===== DATA RECORDS
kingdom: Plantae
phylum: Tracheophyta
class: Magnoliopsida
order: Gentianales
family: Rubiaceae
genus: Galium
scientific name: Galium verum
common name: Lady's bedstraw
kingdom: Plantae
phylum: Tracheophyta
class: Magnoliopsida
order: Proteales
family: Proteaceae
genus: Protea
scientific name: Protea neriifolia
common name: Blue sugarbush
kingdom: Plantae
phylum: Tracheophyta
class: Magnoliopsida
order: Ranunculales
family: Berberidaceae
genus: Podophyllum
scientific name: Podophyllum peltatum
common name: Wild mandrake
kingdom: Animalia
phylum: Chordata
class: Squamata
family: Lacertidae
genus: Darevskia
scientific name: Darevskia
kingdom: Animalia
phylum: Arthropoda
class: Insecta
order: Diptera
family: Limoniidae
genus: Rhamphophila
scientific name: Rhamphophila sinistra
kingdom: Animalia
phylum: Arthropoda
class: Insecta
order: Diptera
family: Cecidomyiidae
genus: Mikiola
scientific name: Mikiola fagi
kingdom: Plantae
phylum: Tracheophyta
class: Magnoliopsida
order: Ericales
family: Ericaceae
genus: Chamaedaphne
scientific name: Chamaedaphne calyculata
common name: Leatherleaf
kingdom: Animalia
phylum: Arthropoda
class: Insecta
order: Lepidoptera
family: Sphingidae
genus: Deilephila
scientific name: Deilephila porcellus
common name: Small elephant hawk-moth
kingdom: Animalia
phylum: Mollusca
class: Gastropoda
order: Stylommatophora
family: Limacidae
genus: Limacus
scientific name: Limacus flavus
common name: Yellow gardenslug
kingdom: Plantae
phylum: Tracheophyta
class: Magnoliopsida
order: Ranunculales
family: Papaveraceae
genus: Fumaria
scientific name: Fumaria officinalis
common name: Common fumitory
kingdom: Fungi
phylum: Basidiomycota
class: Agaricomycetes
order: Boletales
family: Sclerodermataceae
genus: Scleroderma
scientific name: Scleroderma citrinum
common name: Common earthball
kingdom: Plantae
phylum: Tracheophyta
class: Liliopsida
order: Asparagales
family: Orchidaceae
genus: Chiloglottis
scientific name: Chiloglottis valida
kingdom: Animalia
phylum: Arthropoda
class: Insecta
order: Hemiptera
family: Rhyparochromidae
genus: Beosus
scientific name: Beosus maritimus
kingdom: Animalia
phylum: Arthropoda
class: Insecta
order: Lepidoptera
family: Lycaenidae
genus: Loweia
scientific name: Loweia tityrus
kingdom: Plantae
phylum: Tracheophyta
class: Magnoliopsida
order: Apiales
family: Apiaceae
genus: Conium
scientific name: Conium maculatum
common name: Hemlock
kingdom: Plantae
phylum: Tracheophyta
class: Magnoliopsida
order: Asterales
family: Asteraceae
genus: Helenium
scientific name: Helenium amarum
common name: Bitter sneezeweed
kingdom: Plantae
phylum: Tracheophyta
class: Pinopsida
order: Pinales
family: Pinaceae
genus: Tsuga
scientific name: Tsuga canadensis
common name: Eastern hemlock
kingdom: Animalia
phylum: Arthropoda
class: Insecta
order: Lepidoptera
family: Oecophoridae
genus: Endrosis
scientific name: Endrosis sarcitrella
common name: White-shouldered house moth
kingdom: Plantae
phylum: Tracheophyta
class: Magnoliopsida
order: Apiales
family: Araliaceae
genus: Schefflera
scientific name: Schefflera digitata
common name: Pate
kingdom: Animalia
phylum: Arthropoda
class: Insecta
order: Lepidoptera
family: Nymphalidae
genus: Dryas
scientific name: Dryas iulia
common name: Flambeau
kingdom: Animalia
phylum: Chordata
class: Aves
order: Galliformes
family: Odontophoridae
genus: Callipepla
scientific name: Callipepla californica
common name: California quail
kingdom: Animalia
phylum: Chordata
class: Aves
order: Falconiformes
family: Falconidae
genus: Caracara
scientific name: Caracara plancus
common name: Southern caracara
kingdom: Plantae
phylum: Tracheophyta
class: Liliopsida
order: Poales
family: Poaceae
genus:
==========
YOUR OBJECTIVE | Copy out every line of the rows above character for character, in the same order.

REPLY |
kingdom: Plantae
phylum: Tracheophyta
class: Magnoliopsida
order: Gentianales
family: Rubiaceae
genus: Galium
scientific name: Galium verum
common name: Lady's bedstraw
kingdom: Plantae
phylum: Tracheophyta
class: Magnoliopsida
order: Proteales
family: Proteaceae
genus: Protea
scientific name: Protea neriifolia
common name: Blue sugarbush
kingdom: Plantae
phylum: Tracheophyta
class: Magnoliopsida
order: Ranunculales
family: Berberidaceae
genus: Podophyllum
scientific name: Podophyllum peltatum
common name: Wild mandrake
kingdom: Animalia
phylum: Chordata
class: Squamata
family: Lacertidae
genus: Darevskia
scientific name: Darevskia
kingdom: Animalia
phylum: Arthropoda
class: Insecta
order: Diptera
family: Limoniidae
genus: Rhamphophila
scientific name: Rhamphophila sinistra
kingdom: Animalia
phylum: Arthropoda
class: Insecta
order: Diptera
family: Cecidomyiidae
genus: Mikiola
scientific name: Mikiola fagi
kingdom: Plantae
phylum: Tracheophyta
class: Magnoliopsida
order: Ericales
family: Ericaceae
genus: Chamaedaphne
scientific name: Chamaedaphne calyculata
common name: Leatherleaf
kingdom: Animalia
phylum: Arthropoda
class: Insecta
order: Lepidoptera
family: Sphingidae
genus: Deilephila
scientific name: Deilephila porcellus
common name: Small elephant hawk-moth
kingdom: Animalia
phylum: Mollusca
class: Gastropoda
order: Stylommatophora
family: Limacidae
genus: Limacus
scientific name: Limacus flavus
common name: Yellow gardenslug
kingdom: Plantae
phylum: Tracheophyta
class: Magnoliopsida
order: Ranunculales
family: Papaveraceae
genus: Fumaria
scientific name: Fumaria officinalis
common name: Common fumitory
kingdom: Fungi
phylum: Basidiomycota
class: Agaricomycetes
order: Boletales
family: Sclerodermataceae
genus: Scleroderma
scientific name: Scleroderma citrinum
common name: Common earthball
kingdom: Plantae
phylum: Tracheophyta
class: Liliopsida
order: Asparagales
family: Orchidaceae
genus: Chiloglottis
scientific name: Chiloglottis valida
kingdom: Animalia
phylum: Arthropoda
class: Insecta
order: Hemiptera
family: Rhyparochromidae
genus: Beosus
scientific name: Beosus maritimus
kingdom: Animalia
phylum: Arthropoda
class: Insecta
order: Lepidoptera
family: Lycaenidae
genus: Loweia
scientific name: Loweia tityrus
kingdom: Plantae
phylum: Tracheophyta
class: Magnoliopsida
order: Apiales
family: Apiaceae
genus: Conium
scientific name: Conium maculatum
common name: Hemlock
kingdom: Plantae
phylum: Tracheophyta
class: Magnoliopsida
order: Asterales
family: Asteraceae
genus: Helenium
scientific name: Helenium amarum
common name: Bitter sneezeweed
kingdom: Plantae
phylum: Tracheophyta
class: Pinopsida
order: Pinales
family: Pinaceae
genus: Tsuga
scientific name: Tsuga canadensis
common name: Eastern hemlock
kingdom: Animalia
phylum: Arthropoda
class: Insecta
order: Lepidoptera
family: Oecophoridae
genus: Endrosis
scientific name: Endrosis sarcitrella
common name: White-shouldered house moth
kingdom: Plantae
phylum: Tracheophyta
class: Magnoliopsida
order: Apiales
family: Araliaceae
genus: Schefflera
scientific name: Schefflera digitata
common name: Pate
kingdom: Animalia
phylum: Arthropoda
class: Insecta
order: Lepidoptera
family: Nymphalidae
genus: Dryas
scientific name: Dryas iulia
common name: Flambeau
kingdom: Animalia
phylum: Chordata
class: Aves
order: Galliformes
family: Odontophoridae
genus: Callipepla
scientific name: Callipepla californica
common name: California quail
kingdom: Animalia
phylum: Chordata
class: Aves
order: Falconiformes
family: Falconidae
genus: Caracara
scientific name: Caracara plancus
common name: Southern caracara
kingdom: Plantae
phylum: Tracheophyta
class: Liliopsida
order: Poales
family: Poaceae
genus:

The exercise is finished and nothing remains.